▶ **ASSIGNED TASK**:
Please quote the material exactly, every line of it.

▶ **SOURCE MATERIAL**:
··········

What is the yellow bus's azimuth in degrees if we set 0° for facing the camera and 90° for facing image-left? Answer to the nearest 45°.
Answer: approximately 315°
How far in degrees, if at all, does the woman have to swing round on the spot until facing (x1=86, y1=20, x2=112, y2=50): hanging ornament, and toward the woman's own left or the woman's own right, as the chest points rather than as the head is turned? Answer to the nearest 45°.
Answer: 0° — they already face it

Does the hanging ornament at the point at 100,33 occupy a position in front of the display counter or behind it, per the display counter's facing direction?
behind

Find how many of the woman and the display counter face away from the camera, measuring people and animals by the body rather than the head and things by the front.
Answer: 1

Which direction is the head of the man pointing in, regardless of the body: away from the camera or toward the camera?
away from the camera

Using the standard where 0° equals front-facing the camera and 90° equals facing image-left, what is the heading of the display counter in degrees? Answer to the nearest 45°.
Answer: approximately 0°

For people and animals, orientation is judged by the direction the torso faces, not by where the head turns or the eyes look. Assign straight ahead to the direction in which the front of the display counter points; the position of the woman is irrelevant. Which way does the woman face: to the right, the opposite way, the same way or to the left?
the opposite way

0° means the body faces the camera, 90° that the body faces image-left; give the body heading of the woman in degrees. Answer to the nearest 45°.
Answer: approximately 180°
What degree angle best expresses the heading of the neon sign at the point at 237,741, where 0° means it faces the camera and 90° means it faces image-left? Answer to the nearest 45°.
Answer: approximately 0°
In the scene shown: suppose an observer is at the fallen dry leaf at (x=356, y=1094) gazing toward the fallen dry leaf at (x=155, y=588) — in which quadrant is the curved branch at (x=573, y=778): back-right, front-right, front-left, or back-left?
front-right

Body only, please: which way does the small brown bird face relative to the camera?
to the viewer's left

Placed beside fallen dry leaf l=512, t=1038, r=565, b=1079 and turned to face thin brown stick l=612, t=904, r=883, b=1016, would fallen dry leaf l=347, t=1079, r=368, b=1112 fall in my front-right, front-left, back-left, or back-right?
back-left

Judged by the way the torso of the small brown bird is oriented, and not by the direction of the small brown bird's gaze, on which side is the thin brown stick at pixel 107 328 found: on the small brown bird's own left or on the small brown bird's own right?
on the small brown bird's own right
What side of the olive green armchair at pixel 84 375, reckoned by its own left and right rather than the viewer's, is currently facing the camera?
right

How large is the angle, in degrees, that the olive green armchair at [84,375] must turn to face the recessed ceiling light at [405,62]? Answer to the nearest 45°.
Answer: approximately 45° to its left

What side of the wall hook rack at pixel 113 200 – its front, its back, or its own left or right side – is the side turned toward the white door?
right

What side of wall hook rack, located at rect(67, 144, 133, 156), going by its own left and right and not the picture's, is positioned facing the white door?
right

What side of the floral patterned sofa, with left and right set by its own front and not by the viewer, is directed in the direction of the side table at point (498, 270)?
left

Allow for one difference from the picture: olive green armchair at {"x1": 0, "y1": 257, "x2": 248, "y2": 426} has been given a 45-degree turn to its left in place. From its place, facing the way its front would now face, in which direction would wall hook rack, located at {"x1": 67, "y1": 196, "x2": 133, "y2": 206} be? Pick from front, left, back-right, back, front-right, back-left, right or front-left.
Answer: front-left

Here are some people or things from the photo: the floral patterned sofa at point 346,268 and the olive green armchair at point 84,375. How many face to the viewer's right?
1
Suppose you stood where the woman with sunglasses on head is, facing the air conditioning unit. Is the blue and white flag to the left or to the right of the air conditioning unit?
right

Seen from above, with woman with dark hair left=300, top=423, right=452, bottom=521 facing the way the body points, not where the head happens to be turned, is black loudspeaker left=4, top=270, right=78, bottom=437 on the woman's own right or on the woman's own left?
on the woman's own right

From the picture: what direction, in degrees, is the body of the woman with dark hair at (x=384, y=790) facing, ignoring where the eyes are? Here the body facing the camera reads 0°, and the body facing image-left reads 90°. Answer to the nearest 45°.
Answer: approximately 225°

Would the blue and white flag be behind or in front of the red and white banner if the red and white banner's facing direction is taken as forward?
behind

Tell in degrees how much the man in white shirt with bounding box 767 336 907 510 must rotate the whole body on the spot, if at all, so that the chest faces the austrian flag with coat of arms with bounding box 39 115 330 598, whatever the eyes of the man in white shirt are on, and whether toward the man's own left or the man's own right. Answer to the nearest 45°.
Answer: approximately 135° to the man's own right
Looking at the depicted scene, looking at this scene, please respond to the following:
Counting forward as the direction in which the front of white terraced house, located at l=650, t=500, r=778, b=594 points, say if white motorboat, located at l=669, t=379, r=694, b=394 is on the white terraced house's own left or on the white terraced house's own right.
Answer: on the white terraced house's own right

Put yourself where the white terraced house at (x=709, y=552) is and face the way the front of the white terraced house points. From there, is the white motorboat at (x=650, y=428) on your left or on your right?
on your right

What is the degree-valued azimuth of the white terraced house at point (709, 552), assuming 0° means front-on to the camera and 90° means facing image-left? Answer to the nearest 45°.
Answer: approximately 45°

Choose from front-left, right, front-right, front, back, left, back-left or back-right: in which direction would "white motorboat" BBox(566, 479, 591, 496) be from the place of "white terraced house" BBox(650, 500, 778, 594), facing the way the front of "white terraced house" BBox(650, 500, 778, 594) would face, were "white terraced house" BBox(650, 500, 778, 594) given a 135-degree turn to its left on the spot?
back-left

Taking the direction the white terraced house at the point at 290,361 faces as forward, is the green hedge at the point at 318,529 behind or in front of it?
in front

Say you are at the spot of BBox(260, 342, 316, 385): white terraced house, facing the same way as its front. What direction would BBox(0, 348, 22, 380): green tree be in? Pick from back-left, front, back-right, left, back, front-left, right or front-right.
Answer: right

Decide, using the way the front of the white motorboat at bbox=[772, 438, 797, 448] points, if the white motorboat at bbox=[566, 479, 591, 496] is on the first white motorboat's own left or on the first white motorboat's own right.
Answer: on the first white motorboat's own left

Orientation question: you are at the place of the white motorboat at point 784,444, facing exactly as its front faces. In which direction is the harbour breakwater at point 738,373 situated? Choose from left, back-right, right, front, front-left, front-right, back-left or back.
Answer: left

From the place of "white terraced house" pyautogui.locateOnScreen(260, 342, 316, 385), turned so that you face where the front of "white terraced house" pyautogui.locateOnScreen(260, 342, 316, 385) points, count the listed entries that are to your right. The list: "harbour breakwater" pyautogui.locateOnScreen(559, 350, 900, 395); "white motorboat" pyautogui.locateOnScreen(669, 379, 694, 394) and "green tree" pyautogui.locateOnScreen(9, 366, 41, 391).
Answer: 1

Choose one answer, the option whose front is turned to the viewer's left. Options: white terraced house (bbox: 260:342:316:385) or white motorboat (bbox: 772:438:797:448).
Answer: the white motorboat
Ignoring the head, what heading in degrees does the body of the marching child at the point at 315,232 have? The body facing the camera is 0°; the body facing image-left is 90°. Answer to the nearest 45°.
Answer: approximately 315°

··········

▶ **WORKED SOLUTION**:
What is the yellow bus's azimuth in degrees if we set 0° for facing the camera and 90° for facing image-left? Answer to the nearest 45°.
Answer: approximately 315°
How far in degrees, if at all, does the woman have to swing round on the spot until facing (x1=86, y1=20, x2=112, y2=50): hanging ornament, and toward the woman's own left or the woman's own right, as the chest points rather than as the head is turned? Answer to the nearest 45°.
Answer: 0° — they already face it

Does the hanging ornament at the point at 100,33 occupy a position in front of the display counter or behind it, per the display counter's facing direction?
behind

Find how many of the woman and the display counter face away from the camera, measuring people and animals by the body rather than the head and things by the front.
Answer: 1

Which direction is the head of the man pointing in, regardless of the body: away from the camera or toward the camera?
away from the camera

Using the standard where 0° equals front-facing the camera and 90° equals facing image-left, what is the heading of the display counter in degrees? Answer to the nearest 45°.
Answer: approximately 0°

For people and animals, orientation is judged by the direction the torso faces, not by where the head turns or the eyes look. Assign straight ahead to the direction in which the front of the display counter points; the position of the woman is irrelevant. Which way does the woman face: to the right, the opposite way, the same way or to the left?
the opposite way

0° means the body faces the camera, 90° that the body faces image-left; give the body heading of the woman in degrees. Answer to the nearest 45°.
Answer: approximately 180°
What degree angle best expresses the heading of the neon sign at the point at 237,741, where 0° means it faces the camera and 90° means it faces image-left? Answer to the nearest 45°.
Answer: approximately 0°
In the scene shown: suppose an observer is at the fallen dry leaf at (x=356, y=1094) gazing toward the fallen dry leaf at (x=155, y=588) — in which quadrant is the curved branch at (x=573, y=778): back-right, front-right, front-left, or back-left?
front-right

Body only, please: which way does the small brown bird face relative to the camera?
to the viewer's left

Placed beside fallen dry leaf l=512, t=1038, r=565, b=1079 and turned to face thin brown stick l=612, t=904, r=883, b=1016, would fallen dry leaf l=347, t=1079, r=368, b=1112 fall in my front-right, front-left, back-left, or back-right?
back-left

Judged by the way the torso of the small brown bird is oriented, and not by the direction of the small brown bird's gaze, on which side is the thin brown stick at pixel 107 328 found: on the small brown bird's own left or on the small brown bird's own right?
on the small brown bird's own right
What side of the olive green armchair at pixel 84 375, reckoned by its own left and right rather than the viewer's, is currently facing the camera?
right

How large is the angle, in degrees, that the olive green armchair at [84,375] must turn to face the recessed ceiling light at [405,62]? Answer to the nearest 45°.
Answer: approximately 45° to its left

What side of the wall hook rack at pixel 113 200 – its front, its back, or its own left or right side – is the side turned toward the white door?
right

What side of wall hook rack, located at rect(67, 144, 133, 156), going by its own left and right and not the picture's, is positioned facing the white door?
right

What side of the floral patterned sofa, with left and right set by its own front and not by the viewer, is directed in the direction of the side table at point (498, 270)?
left

Allow for one difference from the picture: olive green armchair at {"x1": 0, "y1": 257, "x2": 248, "y2": 426} has been given a 45-degree turn to its left in place. From its place, facing the way its front would now face, in which direction would wall hook rack, located at {"x1": 67, "y1": 196, "x2": 133, "y2": 206} be? Pick from front, left, back-right, back, front-right, back-left, right or front-left.
Answer: front-left

Here are some people or things from the photo: the floral patterned sofa at point 346,268 and the olive green armchair at point 84,375. How many face to the viewer's right?
1
Suppose you stood where the woman with sunglasses on head is, facing the air conditioning unit. Is the blue and white flag to the left or to the right of the air conditioning unit?
right

Seen from above, with woman with dark hair left=300, top=423, right=452, bottom=521 facing the way the body points, not where the head happens to be turned, is black loudspeaker left=4, top=270, right=78, bottom=437 on the woman's own right or on the woman's own left?
on the woman's own right

From the picture: what direction, in degrees, is the body of the woman with dark hair at (x=384, y=790) facing, ignoring where the eyes are? Here the body facing the camera reads 0°, and the body facing image-left reads 90°. Answer to the nearest 45°.
Answer: approximately 225°

Would the blue and white flag be behind or in front of the red and white banner if the red and white banner's facing direction is taken as forward?
behind

Tell in degrees how much the man in white shirt with bounding box 767 336 907 510 must rotate the whole body on the spot, if at all, so that the chest faces the austrian flag with coat of arms with bounding box 39 115 330 598, whatever the eyes of the man in white shirt are on, and whether toward the man's own left or the man's own right. Answer to the nearest 45°.
Answer: approximately 135° to the man's own right
Looking at the depicted scene, looking at this scene, please respond to the following:
Counting forward as the direction in which the front of white terraced house, located at l=650, t=500, r=778, b=594 points, say if white motorboat, located at l=669, t=379, r=694, b=394 is on the white terraced house's own left or on the white terraced house's own right.
Answer: on the white terraced house's own right

Put yourself where the white terraced house at (x=709, y=552) is and face the way the front of the white terraced house points. From there, is the white motorboat at (x=650, y=428) on your left or on your right?
on your right

What is the degree-valued azimuth of the white terraced house at point (709, 552), assuming 0° means front-on to the camera and 90° means facing image-left? Answer to the nearest 45°.
Answer: approximately 45°

Choose from front-left, right, front-right, front, back, left, back-left or back-right: in which direction would "white motorboat" BBox(566, 479, 591, 496) be from the place of "white terraced house" BBox(650, 500, 778, 594), facing the way the front of "white terraced house" BBox(650, 500, 778, 594) would face, were "white terraced house" BBox(650, 500, 778, 594) given a 135-degree turn to its left on the spot?
back-left

Taking the direction the white terraced house at the point at 290,361 faces as forward, is the green hedge at the point at 318,529 behind or in front of it?
in front

Say you are at the spot of BBox(260, 342, 316, 385): white terraced house, facing the same way as its front. What direction would BBox(0, 348, 22, 380): green tree be in? Pick from back-left, front, back-right, left, back, front-left, right or front-right.
Answer: right

Decide, using the way the front of the white motorboat at bbox=[772, 438, 797, 448] points, if the white motorboat at bbox=[566, 479, 591, 496] is on the first white motorboat's own left or on the first white motorboat's own right.
Answer: on the first white motorboat's own left

Orientation question: you are at the place of the white motorboat at point 784,444, facing exactly as its front faces. In which direction is the harbour breakwater at point 738,373 situated? Choose from left, back-right, right, front, front-left, front-right, back-left or back.
Answer: left

From the place of "white terraced house" pyautogui.locateOnScreen(260, 342, 316, 385), turned so that you face where the front of "white terraced house" pyautogui.locateOnScreen(260, 342, 316, 385) points, count the listed entries that are to your right. The list: "harbour breakwater" pyautogui.locateOnScreen(559, 350, 900, 395); "white motorboat" pyautogui.locateOnScreen(669, 379, 694, 394) and "green tree" pyautogui.locateOnScreen(9, 366, 41, 391).
Answer: 1

Choose one answer, the option whose front is turned to the viewer's left. Options: white terraced house (bbox: 260:342:316:385) or white motorboat (bbox: 772:438:797:448).
Answer: the white motorboat
Ignoring the head, what heading in degrees does the body of the marching child at the point at 315,232 have? The body facing the camera is 0°; the body facing image-left is 90°. Answer to the nearest 45°.
Answer: approximately 315°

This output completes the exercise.